I took my time, wandering the unevenly sized rooms. The floors of stripped and stained wood gleamed, and even though none of the walls seemed quite plumb, the soft off-white paint and windows hung with gauzy netting made up for it. Fairy lights hung on potted trees and crisscrossed the rooms with higher ceilings.
“This place is gorgeous,” I mentioned to an older couple who looked like they’d stepped out of the pages of a fashion magazine. I was glad I’d come straight from work. At least I was wearing a skirt and heels instead of jeans and boots.
“Oh, it’s amazing what Johnny’s done with this place, isn’t it?” the woman said. “Just look at some of these pieces. Hard to believe you could find anything like this in Harrisburg, of all places. Who knew there was so much local talent?”
“Is that what he focuses on mostly?” I thought Jen had said something like that.
“Yes. And his own work, obviously. You’re familiar with Johnny’s work, of course.” The man with her had wandered off, maybe to refill his cheese plate. The woman waved her glass of wine in my direction.
“Of course.”
Truthfully, of all my internet stalking, the one part of Johnny’s life I’d paid little attention to had been his artwork. I knew a little of his history, but not much else.
“We’re so fortunate to have an artist of his caliber, and his support of the local arts community has been so amazing.” She was a little drunk. She leaned in to me. “And what a looker, huh?”
I drew back in distaste. “Yeah. Is he here, do you know?”
“Johnny’s always here on Thursdays. This is
his
place,” she said, like I was a fucking moron.

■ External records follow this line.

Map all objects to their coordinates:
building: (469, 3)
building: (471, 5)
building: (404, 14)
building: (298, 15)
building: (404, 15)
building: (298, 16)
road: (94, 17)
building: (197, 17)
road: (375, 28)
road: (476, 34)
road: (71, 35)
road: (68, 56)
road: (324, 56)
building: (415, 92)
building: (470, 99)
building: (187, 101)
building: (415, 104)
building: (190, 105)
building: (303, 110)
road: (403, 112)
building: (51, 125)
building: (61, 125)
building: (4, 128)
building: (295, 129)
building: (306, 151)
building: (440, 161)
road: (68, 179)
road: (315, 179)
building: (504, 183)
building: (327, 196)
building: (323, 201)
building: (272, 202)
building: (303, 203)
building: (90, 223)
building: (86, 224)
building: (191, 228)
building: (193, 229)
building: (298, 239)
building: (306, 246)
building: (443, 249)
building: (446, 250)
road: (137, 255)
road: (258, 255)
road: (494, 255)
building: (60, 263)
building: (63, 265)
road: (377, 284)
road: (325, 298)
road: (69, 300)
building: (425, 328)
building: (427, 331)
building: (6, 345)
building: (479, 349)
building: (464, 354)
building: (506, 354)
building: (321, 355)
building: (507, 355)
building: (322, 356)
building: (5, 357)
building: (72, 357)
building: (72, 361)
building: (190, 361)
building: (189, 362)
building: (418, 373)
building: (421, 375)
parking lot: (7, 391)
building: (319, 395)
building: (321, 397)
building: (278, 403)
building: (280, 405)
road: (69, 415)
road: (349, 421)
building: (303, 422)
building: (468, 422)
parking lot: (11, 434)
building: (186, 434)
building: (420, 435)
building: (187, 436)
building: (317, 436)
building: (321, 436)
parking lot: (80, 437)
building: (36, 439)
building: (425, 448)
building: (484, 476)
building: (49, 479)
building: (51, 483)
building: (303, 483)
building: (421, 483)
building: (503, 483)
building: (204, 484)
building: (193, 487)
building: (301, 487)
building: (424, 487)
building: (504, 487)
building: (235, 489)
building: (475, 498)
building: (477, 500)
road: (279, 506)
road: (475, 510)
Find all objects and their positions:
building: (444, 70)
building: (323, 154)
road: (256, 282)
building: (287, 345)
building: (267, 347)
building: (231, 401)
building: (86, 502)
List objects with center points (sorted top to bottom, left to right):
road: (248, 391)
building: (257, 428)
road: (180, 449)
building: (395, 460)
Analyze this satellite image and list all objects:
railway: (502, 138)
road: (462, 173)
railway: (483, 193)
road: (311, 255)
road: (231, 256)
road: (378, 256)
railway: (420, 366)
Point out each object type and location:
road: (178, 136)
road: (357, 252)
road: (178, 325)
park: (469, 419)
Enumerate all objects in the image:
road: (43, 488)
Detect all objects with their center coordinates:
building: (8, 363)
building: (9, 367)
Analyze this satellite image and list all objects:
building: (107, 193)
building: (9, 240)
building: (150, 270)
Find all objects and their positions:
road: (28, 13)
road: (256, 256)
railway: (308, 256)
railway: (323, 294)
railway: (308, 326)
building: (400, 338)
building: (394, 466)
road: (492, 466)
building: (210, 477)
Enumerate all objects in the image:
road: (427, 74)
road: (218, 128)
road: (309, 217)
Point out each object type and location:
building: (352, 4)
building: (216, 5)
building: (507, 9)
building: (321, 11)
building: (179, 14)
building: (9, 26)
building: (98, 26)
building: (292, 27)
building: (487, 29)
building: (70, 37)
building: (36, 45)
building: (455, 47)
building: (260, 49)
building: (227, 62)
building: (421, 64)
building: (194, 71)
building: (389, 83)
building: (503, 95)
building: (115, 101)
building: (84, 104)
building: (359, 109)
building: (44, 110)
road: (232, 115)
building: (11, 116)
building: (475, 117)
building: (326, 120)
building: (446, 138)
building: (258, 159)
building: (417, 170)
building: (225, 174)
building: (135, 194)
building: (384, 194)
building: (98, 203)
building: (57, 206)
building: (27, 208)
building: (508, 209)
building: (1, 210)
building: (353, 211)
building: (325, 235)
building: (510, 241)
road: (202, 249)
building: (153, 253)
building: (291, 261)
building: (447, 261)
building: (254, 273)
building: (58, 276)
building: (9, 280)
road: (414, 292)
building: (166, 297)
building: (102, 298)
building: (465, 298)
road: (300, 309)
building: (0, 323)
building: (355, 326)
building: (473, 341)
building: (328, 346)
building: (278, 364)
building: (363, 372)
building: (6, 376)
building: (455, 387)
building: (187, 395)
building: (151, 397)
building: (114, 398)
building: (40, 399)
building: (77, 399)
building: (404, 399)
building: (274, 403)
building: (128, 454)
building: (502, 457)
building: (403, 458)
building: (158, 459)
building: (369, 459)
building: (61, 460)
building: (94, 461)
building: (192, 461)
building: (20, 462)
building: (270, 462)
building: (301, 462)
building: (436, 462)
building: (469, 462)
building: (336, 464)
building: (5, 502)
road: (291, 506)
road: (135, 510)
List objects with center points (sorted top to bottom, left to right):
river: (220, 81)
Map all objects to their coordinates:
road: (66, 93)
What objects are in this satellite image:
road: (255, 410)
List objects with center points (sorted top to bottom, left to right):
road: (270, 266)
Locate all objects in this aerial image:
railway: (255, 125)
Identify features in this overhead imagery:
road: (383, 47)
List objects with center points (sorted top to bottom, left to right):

A foron I might very well be, but I wasn’t going to be a coward, too. I thanked her and kept moving, room by room, until I saw him. He was standing in the very back of the very last room, talking to a group of people I assumed were artists, based on their eclectic appearances.
He was smiling, even laughing, and, oh, how beautiful he was. The wanting was a burning in my gut, sudden and fierce, but I welcomed the pain of it as what I deserved. I hung back in the doorway for a moment, watching him interact with the group surrounding him, and more jealousy speared me. Not sexual, this time. If Johnny was flirting it was subtle enough to keep me from seeing it. But he looked as if he genuinely liked the people he was with, and I wanted to be one of them.
He looked up. Saw me. His smile didn’t fade, his laughter didn’t break. He didn’t wave me in, but he didn’t look as though he wanted me to leave, either. If anything, he looked like he’d been expecting me all along.
I passed the time looking over the art in this room while his admirers all paid their respects and left one by one, until eventually we were the only two in the room. I felt him behind me before I turned, and I stayed staring at the piece in front of me for some long, silent moments while I tried to get up the courage to speak.
Johnny didn’t wait. “You like that one?”
I glanced from the corner of my eye but didn’t have the guts to face him. “It’s nice.”
“Nice? To hell with nice. Art isn’t nice. Art’s supposed to move you.”
I looked at him. “I’m sorry, I don’t know a lot about art.”
Johnny laughed, not unkindly. “What’s to know? You think you need a fancy degree or, what, a beret, to get art? Nah, you don’t need any of that. You just have to feel it.”